---- Given text
New York-based private equity fund Cerberus is to sell its stake in the company which made the rifle used in the Sandy Hook Elementary School massacre.

Under pressure from its investors, Cerberus released a statement saying it was "shocked and deeply saddened" by the shootings which occurred in Newtown, Connecticut, last Friday.

Cerberus described the shooting deaths of 20 children and seven adults as a "watershed event that has raised the debate on gun control to an unprecedented level".

The statement added: "It is not our role to take positions, or attempt to shape or influence the gun control policy debate.

"That is the job of our federal and state legislators. There are, however, actions that we as a firm can take.

"Accordingly, we have determined to immediately engage in a formal process to sell our investment in Freedom Group."

Freedom Group is the manufacturer of the Bushmaster .223 assault rifle used by gunman Adam Lanza.

The California State Teachers' Retirement System, which is an investor in Cerberus and operates one of the biggest pension funds in the US, said yesterday that it was reviewing its investment with Cerberus over concerns about its shareholding in Freedom Group.

Majority of schools in Newtown reopen

Students returned to school in Newtown today, accompanied by police and counsellors to help them cope with grief and fear.

Sandy Hook Elementary will remain closed.

It is an active crime scene, with police coming and going past a line of 26 Christmas trees put up by visitors and decorated with ornaments, stuffed animals and balloons in the school colors of green and white as a memorial.

The rest of Newtown's schools were set to reopen.
--------
---- Records provided
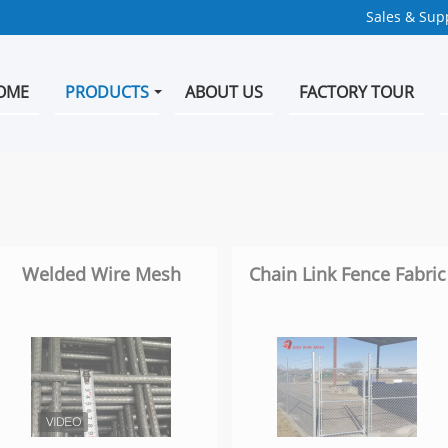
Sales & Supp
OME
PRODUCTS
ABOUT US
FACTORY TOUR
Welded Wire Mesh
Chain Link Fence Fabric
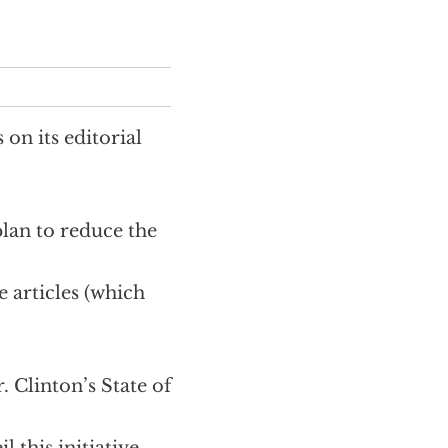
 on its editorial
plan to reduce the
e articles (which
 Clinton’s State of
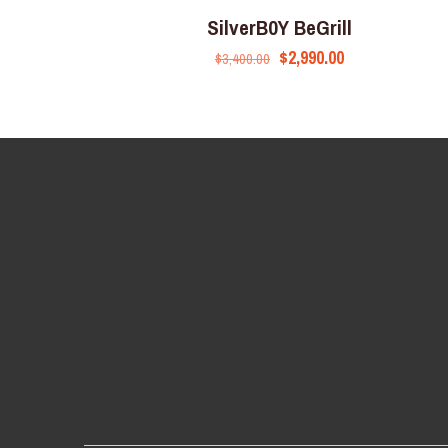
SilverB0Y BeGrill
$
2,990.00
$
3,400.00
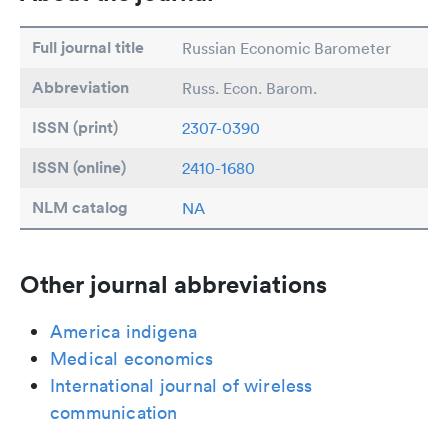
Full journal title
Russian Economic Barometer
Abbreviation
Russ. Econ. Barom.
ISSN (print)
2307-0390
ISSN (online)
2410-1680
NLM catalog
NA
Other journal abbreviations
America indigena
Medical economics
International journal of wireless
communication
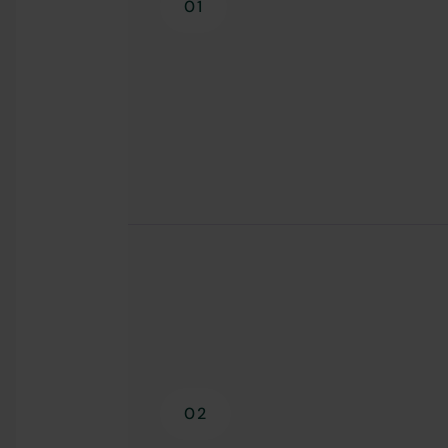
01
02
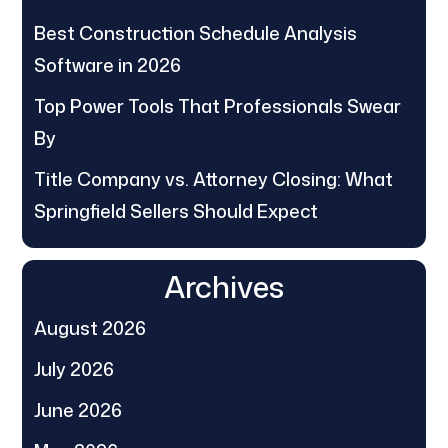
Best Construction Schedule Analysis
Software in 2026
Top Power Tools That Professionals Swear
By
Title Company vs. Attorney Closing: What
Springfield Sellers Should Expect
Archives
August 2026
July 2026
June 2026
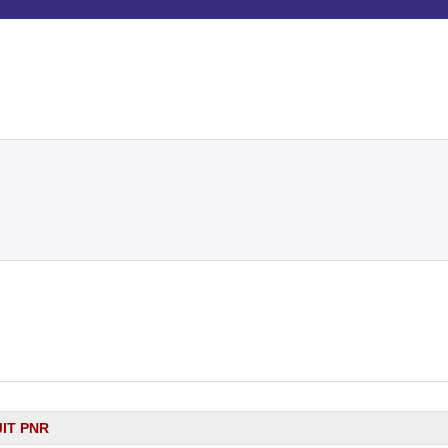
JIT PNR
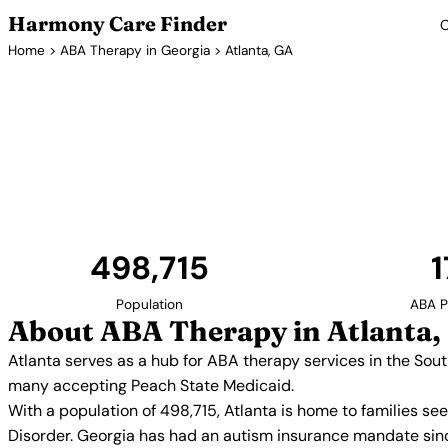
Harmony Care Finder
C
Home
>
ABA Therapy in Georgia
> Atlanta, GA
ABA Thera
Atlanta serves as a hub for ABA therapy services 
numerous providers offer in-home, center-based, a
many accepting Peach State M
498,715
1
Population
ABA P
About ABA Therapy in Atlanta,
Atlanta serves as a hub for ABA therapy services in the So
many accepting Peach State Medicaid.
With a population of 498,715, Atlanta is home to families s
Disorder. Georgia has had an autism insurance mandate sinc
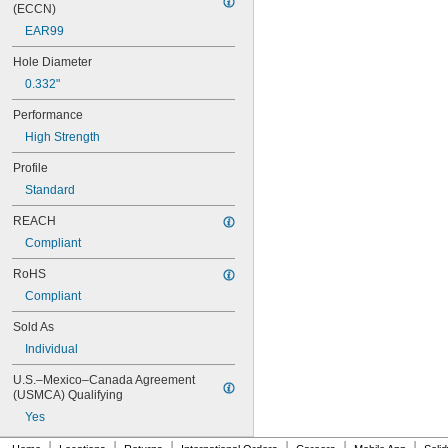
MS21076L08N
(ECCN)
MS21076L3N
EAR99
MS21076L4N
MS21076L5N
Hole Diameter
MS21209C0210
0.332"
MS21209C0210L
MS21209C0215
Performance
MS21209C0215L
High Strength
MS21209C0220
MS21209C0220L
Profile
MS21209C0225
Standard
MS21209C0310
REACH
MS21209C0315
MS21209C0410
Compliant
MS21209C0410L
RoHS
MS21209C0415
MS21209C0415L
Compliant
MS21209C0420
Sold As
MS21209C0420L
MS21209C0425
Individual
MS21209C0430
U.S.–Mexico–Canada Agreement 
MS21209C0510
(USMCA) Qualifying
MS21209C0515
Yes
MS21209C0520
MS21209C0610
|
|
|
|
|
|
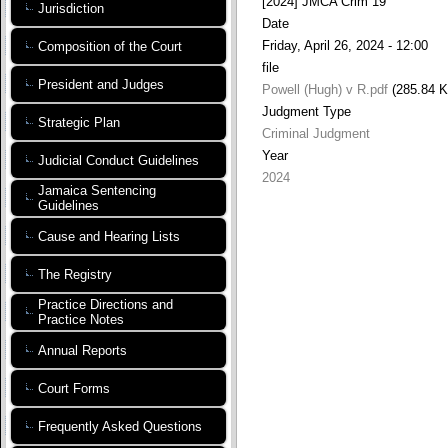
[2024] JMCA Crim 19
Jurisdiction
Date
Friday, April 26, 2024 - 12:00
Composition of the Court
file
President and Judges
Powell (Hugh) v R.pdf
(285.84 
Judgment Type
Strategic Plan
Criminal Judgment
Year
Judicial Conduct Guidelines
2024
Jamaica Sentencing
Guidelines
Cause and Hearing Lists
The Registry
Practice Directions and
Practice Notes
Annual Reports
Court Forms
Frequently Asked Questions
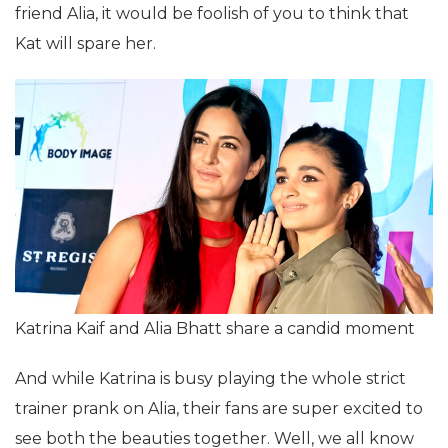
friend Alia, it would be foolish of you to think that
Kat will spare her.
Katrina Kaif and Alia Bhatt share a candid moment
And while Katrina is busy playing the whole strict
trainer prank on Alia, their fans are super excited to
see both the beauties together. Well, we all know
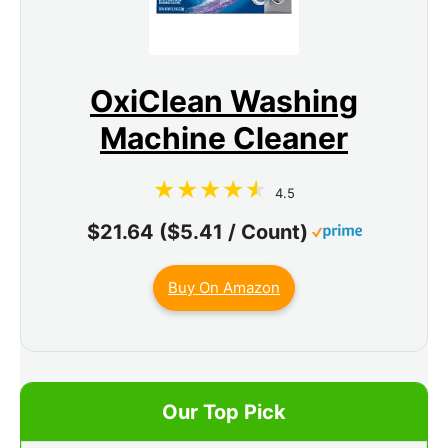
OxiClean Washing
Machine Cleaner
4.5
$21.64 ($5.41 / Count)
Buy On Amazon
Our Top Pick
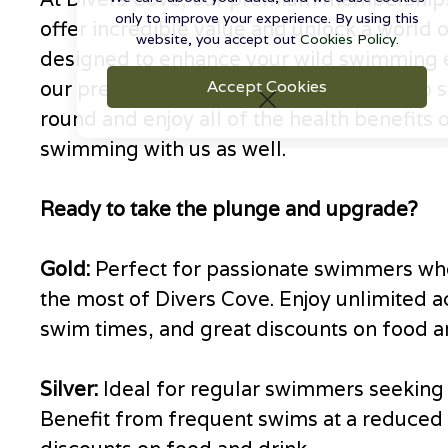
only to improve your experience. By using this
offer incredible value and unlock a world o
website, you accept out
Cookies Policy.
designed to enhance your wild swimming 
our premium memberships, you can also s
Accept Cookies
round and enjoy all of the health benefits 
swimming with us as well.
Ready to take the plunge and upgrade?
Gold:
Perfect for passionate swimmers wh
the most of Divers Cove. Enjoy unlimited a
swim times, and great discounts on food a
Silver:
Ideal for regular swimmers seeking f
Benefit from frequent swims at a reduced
--------
---- Records provided
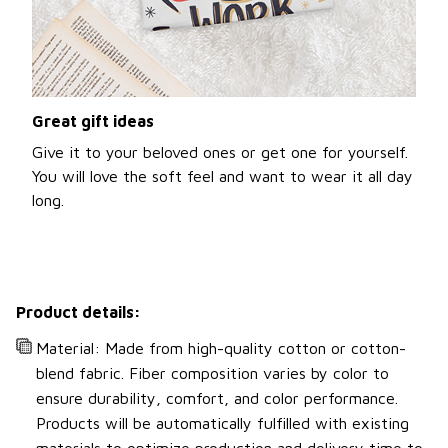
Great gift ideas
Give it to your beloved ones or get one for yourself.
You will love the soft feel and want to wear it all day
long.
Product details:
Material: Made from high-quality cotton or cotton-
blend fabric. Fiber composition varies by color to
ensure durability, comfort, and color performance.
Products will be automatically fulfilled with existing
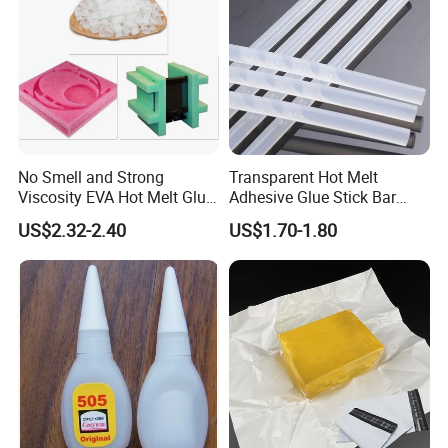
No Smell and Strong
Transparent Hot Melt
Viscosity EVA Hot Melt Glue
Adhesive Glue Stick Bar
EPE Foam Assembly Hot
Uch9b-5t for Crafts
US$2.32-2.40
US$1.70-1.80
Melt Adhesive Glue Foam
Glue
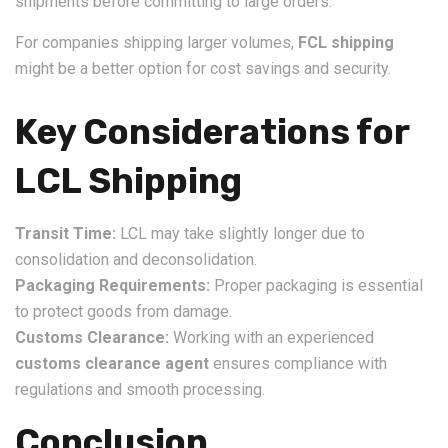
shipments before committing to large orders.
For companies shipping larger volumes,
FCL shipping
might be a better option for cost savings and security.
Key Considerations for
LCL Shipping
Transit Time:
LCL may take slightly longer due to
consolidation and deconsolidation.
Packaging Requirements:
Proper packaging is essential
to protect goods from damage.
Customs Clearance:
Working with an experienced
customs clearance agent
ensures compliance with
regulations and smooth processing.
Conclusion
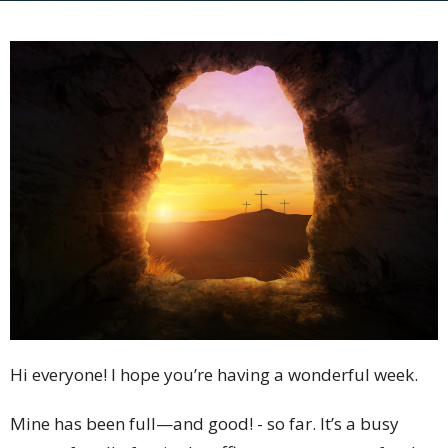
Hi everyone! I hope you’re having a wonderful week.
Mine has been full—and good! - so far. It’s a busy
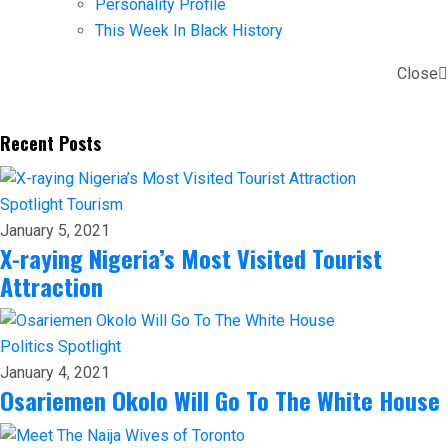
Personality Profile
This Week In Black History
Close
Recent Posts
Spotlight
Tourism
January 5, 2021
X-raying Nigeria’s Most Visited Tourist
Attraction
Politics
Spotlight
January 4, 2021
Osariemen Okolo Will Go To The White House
--------
Problem 1:
According to the Cerberus article, why will Sandy Hook Elementary stay closed while Newtown's other schools reopen? Answer in one to three sentences.
Problem 2:
Print the stretch of the Cerberus article from "Cerberus described the" through "control policy debate.".
The rows aren't needed for what follows.

Exercise result 1:
Sandy Hook Elementary will remain closed because it is an active crime scene. Police are coming and going past a line of 26 Christmas trees that visitors set up as a memorial.

Exercise result 2:
Cerberus described the shooting deaths of 20 children and seven adults as a "watershed event that has raised the debate on gun control to an unprecedented level".

The statement added: "It is not our role to take positions, or attempt to shape or influence the gun control policy debate.